Law360 (July 21, 2021, 6:04 PM EDT) -- Executives at blockchain company CasperLabs damaged the company's prospects and misled investors by putting personal gain over technological development, a CasperLabs investor has told a California federal court.

Investor Coordination Technology Ltd. accused CasperLabs executives and board members of approving investments that benefited company insiders rather than the company, of engaging in a pump-and-dump scheme around the digital "Casper" coin, and of sacrificing key elements of Casper's purported technology in favor of a cheaper option. CasperLabs LLC is listed as a nominal defendant in the suit, which was filed Monday.

"The defendants violated their fiduciary responsibilities to shareholders [in order] to maximize their personal gain, including, but not limited to, schemes to get to market by sacrificing the advertised technology … looting from the company's investment funds, misleading the investing public, and violating securities laws," the complaint said. "The defendants have crossed the line from legitimate business and into fraud and abuse."

Coordination Technology Ltd., or CoorTech, is an entity associated with blockchain researcher Vlad Zamfir. Zamfir claims the company also wrongly used the "Casper" name — which he says is associated with his work — to describe its technology. Zamfir had a research agreement with CasperLabs to work on its technology, but he says his proposals were rejected in favor of a lower-cost option.

Yet the company violated various agreements by continuing to use the "Casper" name despite implementing a technology that Zamfir disapproved of, the suit said. Zamfir has filed a separate intellectual property suit in California federal court alleging trademark infringement stemming from the use of the Casper name. That suit is ongoing.
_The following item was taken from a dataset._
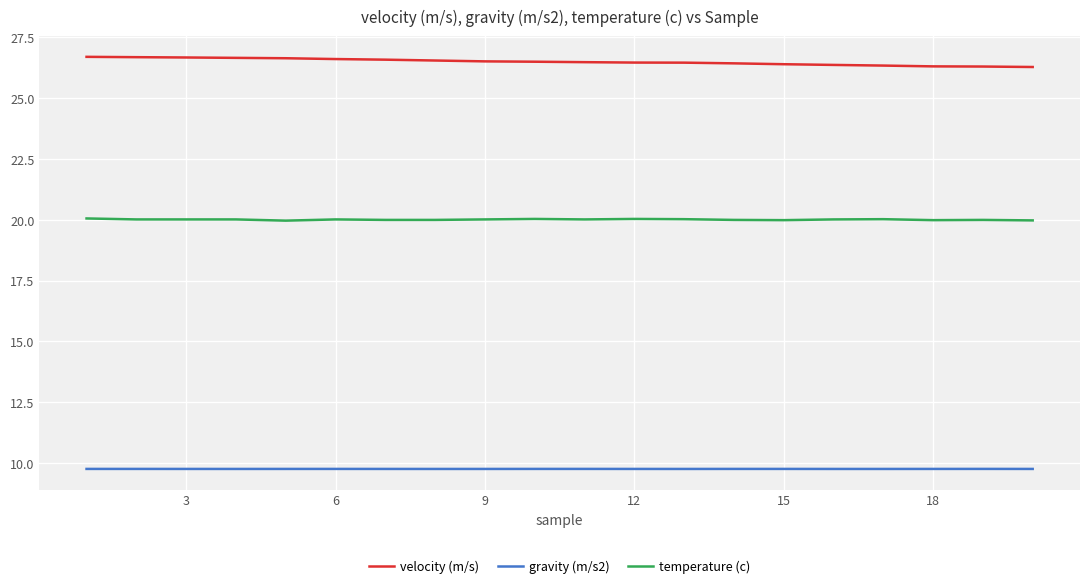

What is the maximum value for velocity (m/s)?

26.7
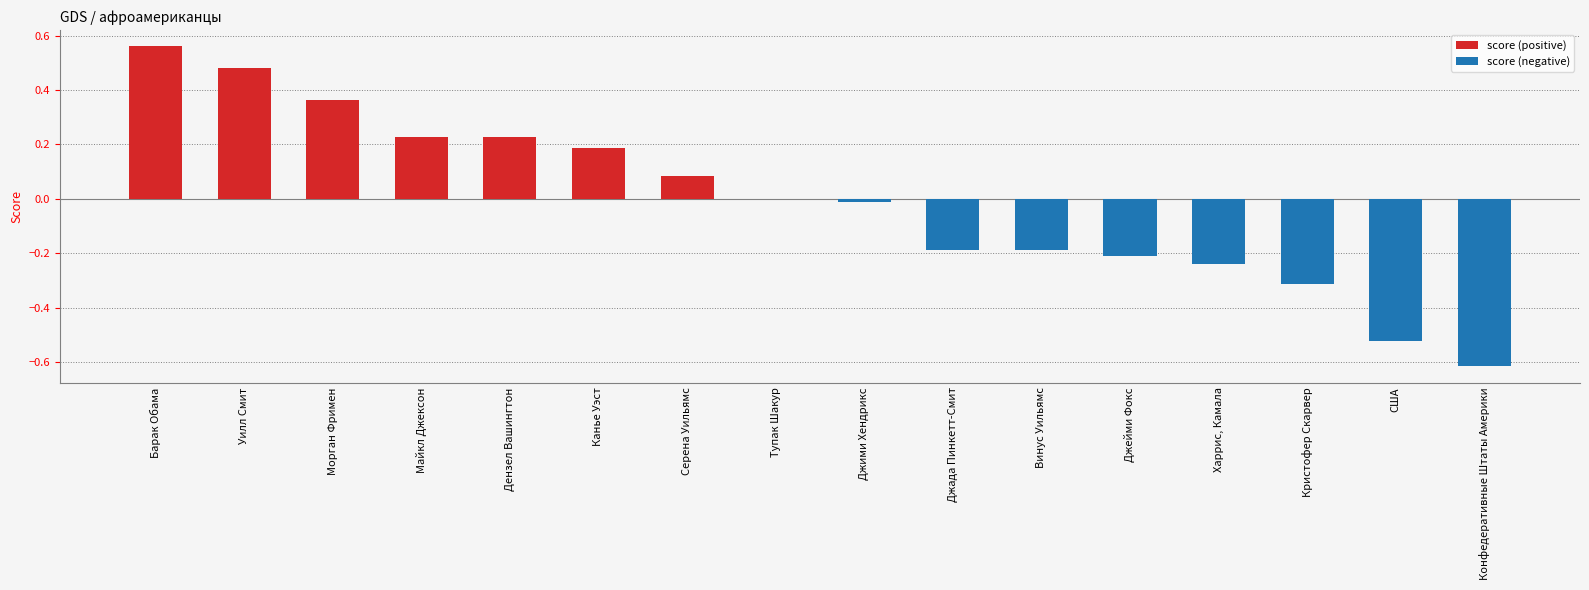

Where is score (positive) nearest to the value 0?

Тупак Шакур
According to the latest suit brought by CoorTech, the executives knew their choice of technology had "shortfalls," but "chose to push forward anyway in the hope that the association with Mr. Zamfir's past work would be enough to support their various schemes and to mislead the public."
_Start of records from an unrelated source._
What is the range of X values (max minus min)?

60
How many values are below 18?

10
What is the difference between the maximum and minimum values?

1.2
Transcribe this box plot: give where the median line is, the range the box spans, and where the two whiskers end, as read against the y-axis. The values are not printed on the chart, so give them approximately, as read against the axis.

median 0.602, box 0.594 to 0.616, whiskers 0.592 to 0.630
A CasperLabs representative called the complaint "deeply flawed" and described Zamfir as a "disgruntled former consultant." The representative added that the company "remain[s] laser focused on our enterprise adoption work."

"It appears that Mr. Zamfir is going to continue to troll us through meritless litigation," the representative told Law360 on Thursday.
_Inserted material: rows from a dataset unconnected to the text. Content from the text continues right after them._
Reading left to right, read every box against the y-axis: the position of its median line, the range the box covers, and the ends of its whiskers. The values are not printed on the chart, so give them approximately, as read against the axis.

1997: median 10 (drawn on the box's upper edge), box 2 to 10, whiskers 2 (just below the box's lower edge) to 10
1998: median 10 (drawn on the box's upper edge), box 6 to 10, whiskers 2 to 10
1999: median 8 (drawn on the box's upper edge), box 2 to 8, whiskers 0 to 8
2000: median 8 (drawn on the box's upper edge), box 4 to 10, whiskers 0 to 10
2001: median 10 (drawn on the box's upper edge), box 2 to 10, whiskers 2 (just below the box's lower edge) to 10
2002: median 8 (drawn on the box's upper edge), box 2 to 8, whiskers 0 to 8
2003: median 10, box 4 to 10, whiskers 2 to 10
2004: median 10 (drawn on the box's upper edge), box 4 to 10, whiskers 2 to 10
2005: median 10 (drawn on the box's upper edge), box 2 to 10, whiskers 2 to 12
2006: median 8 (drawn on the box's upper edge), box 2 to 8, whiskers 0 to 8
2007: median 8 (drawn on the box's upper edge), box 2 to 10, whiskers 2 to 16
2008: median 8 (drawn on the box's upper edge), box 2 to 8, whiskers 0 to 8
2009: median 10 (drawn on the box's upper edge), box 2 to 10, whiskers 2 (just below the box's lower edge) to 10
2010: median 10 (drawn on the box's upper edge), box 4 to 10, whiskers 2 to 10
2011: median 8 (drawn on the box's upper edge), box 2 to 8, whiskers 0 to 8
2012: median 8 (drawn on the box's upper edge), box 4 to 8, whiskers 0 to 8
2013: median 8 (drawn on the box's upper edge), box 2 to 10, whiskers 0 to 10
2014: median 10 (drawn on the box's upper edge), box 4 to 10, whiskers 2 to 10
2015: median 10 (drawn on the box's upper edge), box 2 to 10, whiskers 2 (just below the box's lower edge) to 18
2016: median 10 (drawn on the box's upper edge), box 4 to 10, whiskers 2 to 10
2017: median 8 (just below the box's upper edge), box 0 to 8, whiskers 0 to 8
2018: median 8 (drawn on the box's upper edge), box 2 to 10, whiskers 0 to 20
In another alleged instance of wrongdoing, CoorTech accused a CasperLabs board member of striking $2 million in investment deals with another company that he controlled. The board member planned to have CasperLabs pay part of the consideration out of its Series A fundraise, but did not properly disclose to Series A investors that that was how the money would be used, the complaint said. The deals were also overpriced and siphoned cash from CasperLabs, the complaint said.

CoorTech also accused company executives of hyping the company's CSPR coin, then dumping it. Executives generated buzz for the coin before its release, causing the prices of "IOU tokens" — similar to options and futures contracts — to skyrocket. When the coin was released, the price tanked, and the executives "dumped" many coins onto various exchanges in a move that further depressed the price, CoorTech alleged.

CoorTech is alleging breach of fiduciary duty to itself, as a CasperLabs shareholder, and breach of fiduciary duty to the company. CoorTech is seeking damages plus interest.

Christopher Ott of Rothwell Figg Ernst & Manbeck PC said CasperLabs' rejection of Zamfir's technology was misguided.

"The technology at issue in this case has the potential to transform the manner in which we do business," Ott told Law360. "However, many of the non-technical people in this industry are more interested in short-term gain than fully developing the technology. This suit attempts to address that disconnect."

CoorTech is represented by Christopher Ott, Leo M. Loughlin, Daniel McCallum, Jennifer Maisel, Caitlin M. Wilmot and Dylan Haversack of Rothwell Figg Ernst & Manbeck PC.

Counsel for the defendants was not immediately available.

The case is Coordination Technology Ltd. v. Brock Pierce et al., case number 3:21-cv-01295 in the U.S. District Court for the Southern District of California.

--Editing by Peter Rozovsky.

Update: this story has been updated with comment from CasperLabs.